La migración de esta alergia de lo popular (que no de lo chabacano, que, como ‘Sálvame’, se ha de paladear con gusto y perspectiva) se ha trasladado a la política con una confusión tremenda: por resultar formados ante el resto, o por disimular nuestras carencias, hemos creado un mundo ideal de mentira, sin debilidades, pasiones ni errores, del que exigimos que sean extraídos nuestros dirigentes. Las redes sociales, de nuevo, han sido el acicate para esta transformación de los honores, que ya no tienen tanto que ver con la ejemplaridad ética o legal como con un cordón sanitario que haya despejado al elegido o elegida de haber sido en algún momento humano. Casos de estos los hay de todo color: de la «pizza cojonuda» de Pedro Sánchez con sus colegas, al «¿llevarse el albornoz de los hoteles es robar?» del presidente de la Comunidad de Madrid, Ángel Garrido, pasando por el dimitido Màxim Huerta, exministro de Deporte que en su momento tuiteó que lo odiaba (al menos citó a Umberto Eco).

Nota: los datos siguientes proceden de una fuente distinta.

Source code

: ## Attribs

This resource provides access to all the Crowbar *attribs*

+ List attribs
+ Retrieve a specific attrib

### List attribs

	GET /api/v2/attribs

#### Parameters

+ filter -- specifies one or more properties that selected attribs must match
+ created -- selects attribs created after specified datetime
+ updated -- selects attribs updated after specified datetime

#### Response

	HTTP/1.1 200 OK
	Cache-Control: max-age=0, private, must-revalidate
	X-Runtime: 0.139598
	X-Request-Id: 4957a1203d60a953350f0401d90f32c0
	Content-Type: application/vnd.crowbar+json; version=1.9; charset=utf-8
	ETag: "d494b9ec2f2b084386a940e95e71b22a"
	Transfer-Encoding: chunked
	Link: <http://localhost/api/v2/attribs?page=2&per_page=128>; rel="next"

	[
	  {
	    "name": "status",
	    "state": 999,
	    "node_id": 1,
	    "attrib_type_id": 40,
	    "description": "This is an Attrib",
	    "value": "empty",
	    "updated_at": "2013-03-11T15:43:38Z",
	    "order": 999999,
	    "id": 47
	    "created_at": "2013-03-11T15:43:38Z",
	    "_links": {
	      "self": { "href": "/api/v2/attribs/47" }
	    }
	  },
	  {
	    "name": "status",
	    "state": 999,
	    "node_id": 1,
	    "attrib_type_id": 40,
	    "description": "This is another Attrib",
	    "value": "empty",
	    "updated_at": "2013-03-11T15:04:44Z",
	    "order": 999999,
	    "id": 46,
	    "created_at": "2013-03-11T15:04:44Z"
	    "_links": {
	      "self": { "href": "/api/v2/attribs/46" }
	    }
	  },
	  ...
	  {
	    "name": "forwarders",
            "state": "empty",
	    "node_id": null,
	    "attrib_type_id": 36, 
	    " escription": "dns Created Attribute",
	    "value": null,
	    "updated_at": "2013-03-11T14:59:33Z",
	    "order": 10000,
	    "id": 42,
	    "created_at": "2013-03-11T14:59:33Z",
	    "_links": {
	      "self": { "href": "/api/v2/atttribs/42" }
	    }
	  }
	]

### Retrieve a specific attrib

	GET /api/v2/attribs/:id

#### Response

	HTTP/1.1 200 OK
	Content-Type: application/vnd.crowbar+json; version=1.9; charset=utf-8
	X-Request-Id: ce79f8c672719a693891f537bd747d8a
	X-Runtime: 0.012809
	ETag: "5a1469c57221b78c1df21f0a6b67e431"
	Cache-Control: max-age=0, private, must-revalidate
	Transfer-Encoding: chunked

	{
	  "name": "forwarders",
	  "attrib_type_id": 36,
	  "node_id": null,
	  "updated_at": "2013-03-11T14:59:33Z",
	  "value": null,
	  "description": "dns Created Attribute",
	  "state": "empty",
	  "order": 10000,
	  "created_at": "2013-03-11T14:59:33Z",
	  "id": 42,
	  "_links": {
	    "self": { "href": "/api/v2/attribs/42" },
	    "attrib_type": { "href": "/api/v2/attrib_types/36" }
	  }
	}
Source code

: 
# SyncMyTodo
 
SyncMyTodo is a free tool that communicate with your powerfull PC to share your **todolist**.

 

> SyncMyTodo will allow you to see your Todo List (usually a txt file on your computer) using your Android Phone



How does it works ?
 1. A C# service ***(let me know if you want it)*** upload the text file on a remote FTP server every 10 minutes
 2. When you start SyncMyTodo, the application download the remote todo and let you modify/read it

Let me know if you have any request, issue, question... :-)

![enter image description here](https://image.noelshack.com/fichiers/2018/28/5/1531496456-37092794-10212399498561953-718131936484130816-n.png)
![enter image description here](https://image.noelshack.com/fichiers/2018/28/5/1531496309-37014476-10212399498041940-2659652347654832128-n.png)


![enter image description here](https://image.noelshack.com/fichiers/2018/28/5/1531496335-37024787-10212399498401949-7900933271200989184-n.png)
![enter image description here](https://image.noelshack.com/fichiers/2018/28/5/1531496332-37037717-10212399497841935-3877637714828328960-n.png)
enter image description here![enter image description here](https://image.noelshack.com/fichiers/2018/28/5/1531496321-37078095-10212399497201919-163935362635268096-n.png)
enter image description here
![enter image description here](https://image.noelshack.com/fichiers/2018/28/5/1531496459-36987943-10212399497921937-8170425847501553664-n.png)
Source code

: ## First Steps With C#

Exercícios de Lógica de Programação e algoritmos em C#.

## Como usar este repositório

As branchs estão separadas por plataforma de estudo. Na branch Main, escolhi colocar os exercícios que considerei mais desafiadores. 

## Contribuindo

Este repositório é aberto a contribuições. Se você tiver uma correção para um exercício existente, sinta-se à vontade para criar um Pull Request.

La perversión de este mundo de la imagen que contribuimos a crear es que además de no dar tregua al pasado ni admitir en el otro las debilidades propias, tampoco tolera el cambio de opinión ni los matices. El pasado personal impreso es una hemeroteca arrojadiza que machaca la capacidad de diálogo porque nuestros juicios están descontextualizados y ajenos a nuestro control. Es paradójico: cuando más libres nos creemos, más dañina resulta una libertad de expresión que no está acompañada de libertad de pensamiento.